Glasgow’s Gallery of Modern Art (GoMA) occupies a stately looking neoclassical building in Royal Exchange Square in the heart of the city centre just off Buchanan Street, which since being built as a townhouse by a wealthy tobacco lord in 1778 has served several purposes, from a home to a bank to a library.
It was in 1996 that it became Glasgow’s foremost centre for contemporary art, housing not just extensive gallery space but also educational facilities, including a studio and a library, and public spaces such as a hideaway café in the basement. GoMA exists to showcase not just the work of the city’s greatest artistic talents (including several Turner Prize success stories), but also to highlight what those artists share in common with others around the world in terms of influences and practices. Exhibits include works by David Hockney, Andy Warhol and John Bellany, and there is a regular programme of temporary exhibitions.
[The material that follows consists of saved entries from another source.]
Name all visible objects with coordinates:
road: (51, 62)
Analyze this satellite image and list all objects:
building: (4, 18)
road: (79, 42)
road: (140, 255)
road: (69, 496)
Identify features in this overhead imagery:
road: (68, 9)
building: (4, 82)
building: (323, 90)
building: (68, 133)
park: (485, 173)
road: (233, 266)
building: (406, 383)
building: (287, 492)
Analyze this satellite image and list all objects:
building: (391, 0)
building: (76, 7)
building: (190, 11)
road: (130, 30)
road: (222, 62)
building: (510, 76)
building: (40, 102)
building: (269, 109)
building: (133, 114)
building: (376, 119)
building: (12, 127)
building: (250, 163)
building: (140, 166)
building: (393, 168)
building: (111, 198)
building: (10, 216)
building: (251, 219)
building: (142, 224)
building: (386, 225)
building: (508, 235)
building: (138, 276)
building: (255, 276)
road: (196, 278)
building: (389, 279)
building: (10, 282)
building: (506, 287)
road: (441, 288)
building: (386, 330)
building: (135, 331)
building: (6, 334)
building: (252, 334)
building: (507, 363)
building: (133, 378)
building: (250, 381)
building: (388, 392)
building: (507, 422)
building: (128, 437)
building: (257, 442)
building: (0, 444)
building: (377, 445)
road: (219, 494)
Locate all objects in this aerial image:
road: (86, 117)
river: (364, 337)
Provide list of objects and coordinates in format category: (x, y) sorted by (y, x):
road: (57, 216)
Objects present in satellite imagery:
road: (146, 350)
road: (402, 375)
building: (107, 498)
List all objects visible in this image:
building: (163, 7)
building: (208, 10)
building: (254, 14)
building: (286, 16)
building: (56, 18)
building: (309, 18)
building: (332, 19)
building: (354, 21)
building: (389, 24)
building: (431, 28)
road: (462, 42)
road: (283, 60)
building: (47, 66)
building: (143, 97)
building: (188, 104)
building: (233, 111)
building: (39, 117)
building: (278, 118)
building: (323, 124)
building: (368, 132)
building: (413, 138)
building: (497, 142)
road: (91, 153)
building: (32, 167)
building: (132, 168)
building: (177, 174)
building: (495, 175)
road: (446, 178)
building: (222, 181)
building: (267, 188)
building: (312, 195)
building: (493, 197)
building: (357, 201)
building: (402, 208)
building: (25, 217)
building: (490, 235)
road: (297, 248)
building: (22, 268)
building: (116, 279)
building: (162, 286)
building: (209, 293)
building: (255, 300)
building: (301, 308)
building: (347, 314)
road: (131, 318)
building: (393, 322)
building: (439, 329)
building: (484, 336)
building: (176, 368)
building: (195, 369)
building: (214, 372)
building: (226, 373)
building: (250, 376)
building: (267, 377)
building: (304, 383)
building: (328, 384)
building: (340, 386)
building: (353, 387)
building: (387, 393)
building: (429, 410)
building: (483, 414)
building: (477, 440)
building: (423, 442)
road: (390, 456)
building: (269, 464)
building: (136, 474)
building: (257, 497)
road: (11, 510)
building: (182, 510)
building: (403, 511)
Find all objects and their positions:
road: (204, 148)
If you’re ever in any doubt as to how to find the GoMA, just ask for directions to the traffic cone statue. The grand carving of the Duke of Wellington that sits outside the front door of the gallery is probably even more famous than GoMA itself among ordinary Glaswegians – mainly because he invariably wears a plastic traffic cone on his head. Placed there by unidentified mischievous locals, it’s quickly and mysteriously replaced if it ever gets removed. The authorities used to do so regularly, but they eventually gave up when they realised how symbolic it had become of the city’s light-hearted attitude to authority – not to mention how popular it is with amused tourists.